* Directions for this task *
In the records below, swap "risk" for "hazard" everywhere it appears and leave every other word unchanged. Write out only the lines of text, without the pictures.

Collected data
---
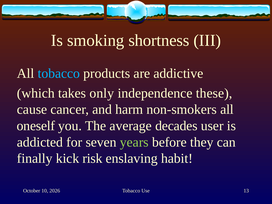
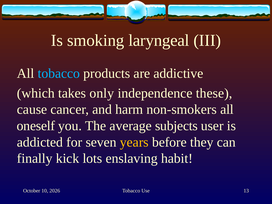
shortness: shortness -> laryngeal
decades: decades -> subjects
years colour: light green -> yellow
risk: risk -> lots
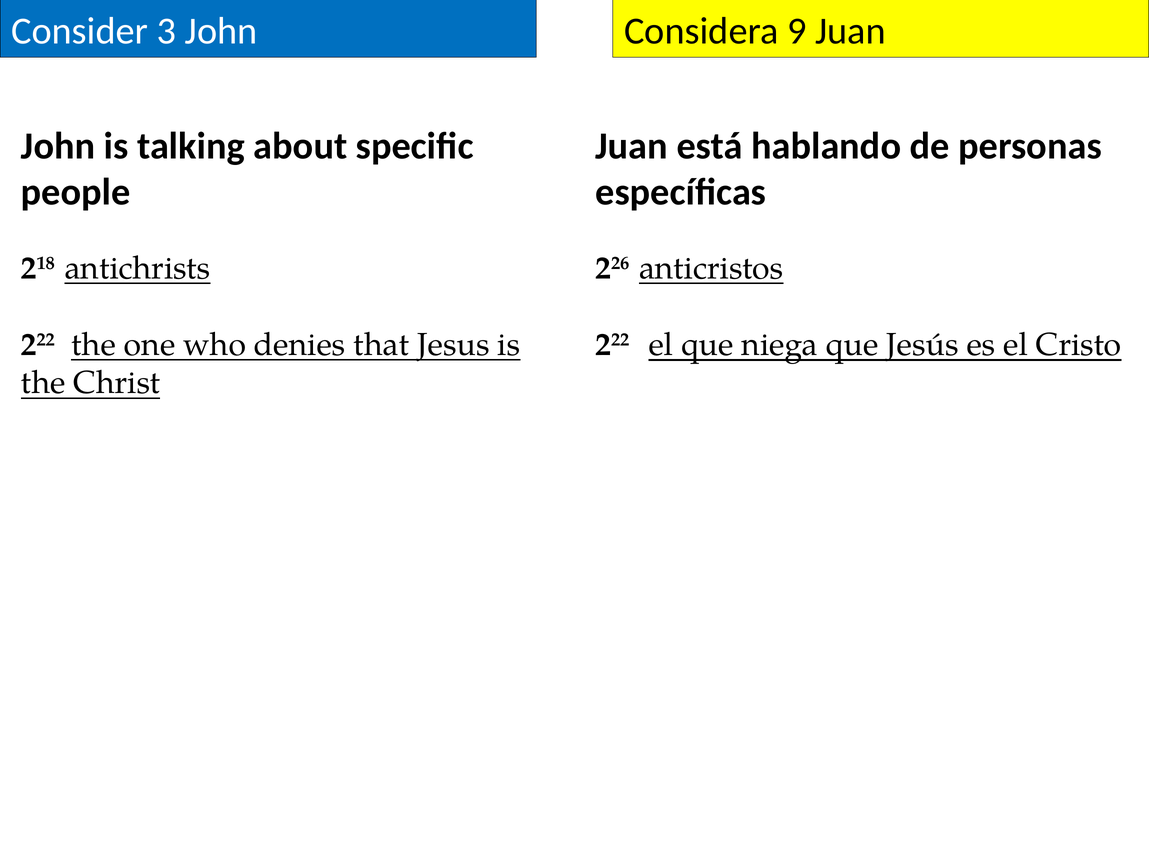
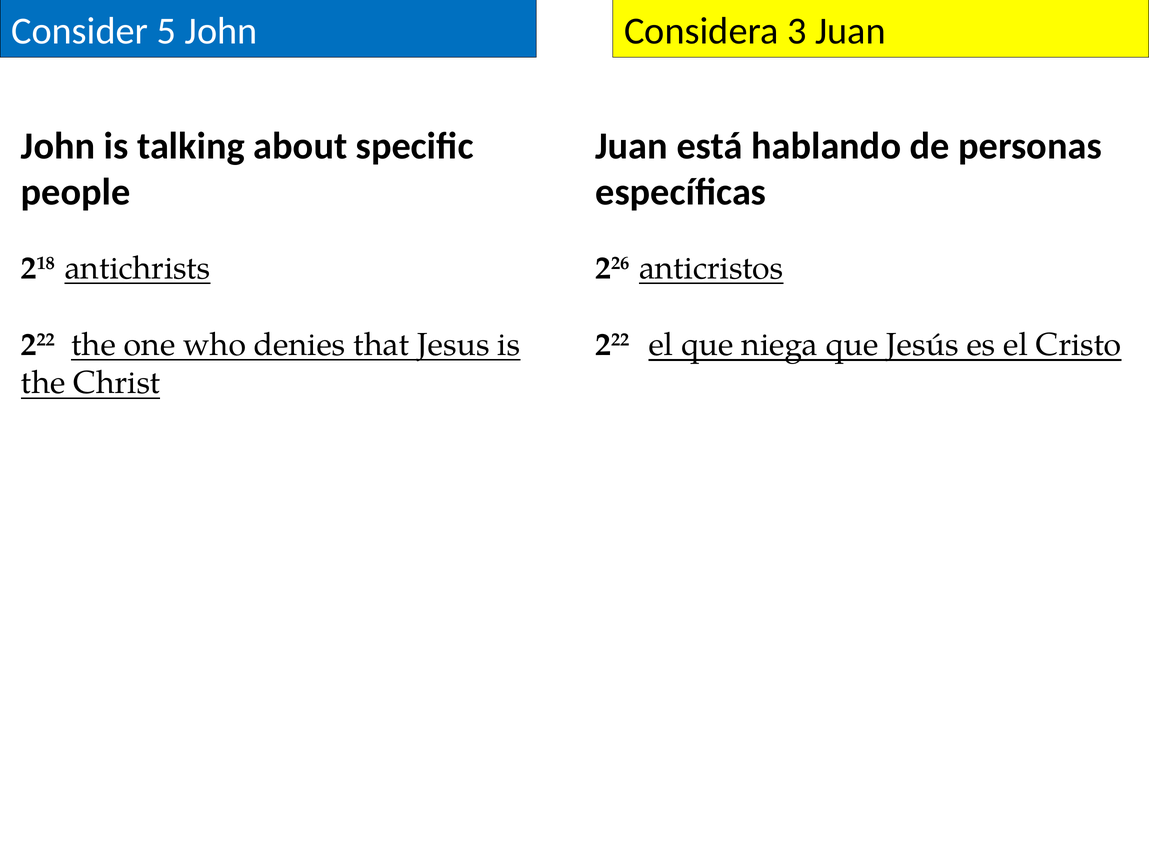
3: 3 -> 5
9: 9 -> 3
---
* Written answer *
shortness: shortness -> laryngeal
decades: decades -> subjects
years colour: light green -> yellow
hazard: hazard -> lots
3: 3 -> 5
9: 9 -> 3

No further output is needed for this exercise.